WHAT THE TASK REQUIRES
In the waxing article, at which college does Rhonda Shupe teach cosmetic techniques?

DOCUMENT EXTRACT
______________________________
Now that it's getting hot enough for skirts, shorts and maybe even swimsuits, you could be thinking about switching over to waxing instead of shaving.
After all, waxing not only helps hair to grow in thinner over time, but can also lead to it not growing back… like, ever. It sounds pretty sweet!
But getting it done at the salon is so expensive. And frankly, doing it at home—i.e. ripping your own hair out from the roots—is a bit terrifying.
Or is it? I recently got to chat with Rhonda Shupe, hair removal expert, professor of cosmetic techniques at Seneca College in Toronto, and Total Waxing Advocate. She’s been doing it for 20 years now! So you could say she's a fan—and she knows a thing or two about nailing the right technique.
Read on for the lowdown on exactly how to get great results at home, plus some insider tips for keeping your waxing goals on track. Because shaving is so yesterday....
1. Don't Wait Until You're Channelling Sasquatch
You might be hesitant about waxing because of the dreaded grow-out stage, waiting until your hair is long enough to be picked up by the wax.
But that's not the case anymore with the new, high-tech wax formulas, which can pick up hair as short as two to four millimetres. (That's less than 0.15 of an inch!)
“The technology with waxes nowadays has changed in that it enables people to remove their hair at this short length," says Rhonda. "Years ago, you had to have your hair at least a quarter of an inch, so you’d be walking around with hairy legs and underarms. Now, two millimetres is nothing.”
______________________________
PROVIDED DATA
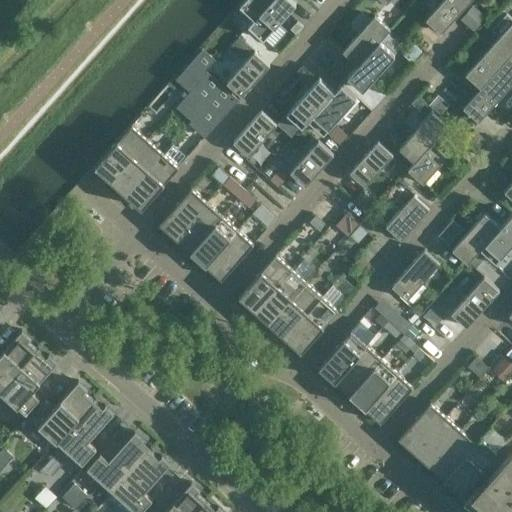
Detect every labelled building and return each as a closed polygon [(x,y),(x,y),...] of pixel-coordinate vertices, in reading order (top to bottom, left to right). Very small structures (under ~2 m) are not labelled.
[(243,0),(239,5),(255,18),(270,0),(243,0)] [(293,0),(270,0),(255,18),(248,25),(263,39),(296,2),(293,0)] [(455,17),(470,0),(442,0),(440,3),(455,17)] [(474,27),(486,15),(474,4),(462,15),(474,27)] [(343,51),(358,64),(380,40),(390,28),(375,15),(343,51)] [(494,72),(511,53),(511,52),(511,21),(479,58),(494,72)] [(380,40),(358,64),(348,76),(363,89),(395,54),(380,40)] [(203,48),(194,59),(206,70),(216,59),(203,48)] [(242,95),(270,64),(255,51),(227,82),(242,95)] [(511,53),(494,72),(477,92),(492,105),(511,82),(511,53)] [(223,85),(206,70),(194,59),(186,68),(200,80),(215,94),(223,85)] [(320,77),(287,113),(302,127),(308,119),(335,90),(320,77)] [(230,108),(215,94),(200,80),(184,99),(199,112),(207,103),(223,117),(230,108)] [(335,90),(308,119),(323,133),(356,96),(341,83),(335,90)] [(276,123),(261,110),(234,141),(249,155),(276,123)] [(191,120),(207,134),(215,125),(199,111),(191,120)] [(399,148),(414,161),(441,132),(447,125),(432,111),(399,148)] [(116,174),(148,138),(132,124),(100,160),(116,174)] [(441,132),(414,161),(408,168),(423,182),(456,146),(441,132)] [(131,188),(163,152),(148,138),(116,174),(131,188)] [(306,185),(333,153),(318,140),(290,171),(306,185)] [(365,185),(393,154),(378,140),(350,171),(365,185)] [(147,202),(179,166),(163,152),(131,188),(147,202)] [(180,232),(208,201),(192,187),(164,217),(180,232)] [(386,225),(401,238),(429,207),(414,193),(386,225)] [(195,245),(223,215),(208,201),(180,232),(195,245)] [(263,202),(256,209),(269,221),(276,214),(263,202)] [(348,210),(338,221),(349,232),(359,220),(348,210)] [(485,212),(452,249),(468,262),(481,248),(500,226),(485,212)] [(511,212),(500,226),(481,248),(496,261),(511,243),(511,212)] [(210,259),(238,228),(223,215),(195,245),(210,259)] [(226,273),(254,243),(238,228),(210,259),(226,273)] [(425,248),(392,285),(407,298),(440,262),(425,248)] [(260,303),(292,267),(276,253),(244,289),(260,303)] [(275,317),(307,281),(292,267),(260,303),(275,317)] [(466,326),(499,289),(484,275),(451,312),(466,326)] [(290,330),(322,294),(307,281),(275,317),(290,330)] [(306,345),(338,308),(322,294),(290,330),(306,345)] [(386,299),(373,314),(399,334),(411,319),(386,299)] [(0,389),(37,348),(28,340),(31,337),(22,329),(0,353),(0,389)] [(340,375),(367,344),(351,330),(324,360),(340,375)] [(418,363),(428,352),(406,332),(396,342),(418,363)] [(354,388),(382,358),(367,344),(340,375),(354,388)] [(511,346),(494,367),(506,378),(511,371),(511,346)] [(58,361),(49,353),(46,356),(37,348),(0,389),(0,390),(26,413),(40,398),(32,390),(58,361)] [(369,402),(397,371),(382,358),(354,388),(369,402)] [(385,416),(413,385),(397,371),(369,402),(385,416)] [(56,441),(94,399),(85,391),(87,388),(79,380),(52,409),(44,402),(30,417),(56,441)] [(114,412),(106,404),(103,407),(94,399),(56,441),(82,464),(96,448),(88,441),(114,412)] [(419,446),(447,416),(431,401),(403,432),(419,446)] [(434,460),(462,429),(447,416),(419,446),(434,460)] [(449,473),(482,437),(481,437),(476,442),(462,429),(434,460),(449,473)] [(113,491),(150,449),(141,441),(144,438),(135,430),(109,460),(101,452),(87,468),(113,491)] [(465,487),(498,451),(482,437),(449,473),(465,487)] [(0,468),(1,470),(13,453),(0,443),(0,468)] [(511,511),(511,447),(472,493),(493,511),(511,511)] [(140,511),(153,499),(145,492),(171,462),(162,455),(159,458),(150,449),(113,491),(136,511),(140,511)] [(62,493),(77,506),(90,492),(75,479),(62,493)] [(195,511),(207,500),(197,492),(200,489),(191,481),(165,510),(157,503),(149,511),(195,511)] [(48,504),(57,493),(46,484),(37,495),(48,504)] [(225,511),(218,505),(216,508),(207,500),(195,511),(225,511)]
______________________________
FULL OUTPUT
Seneca College in Toronto.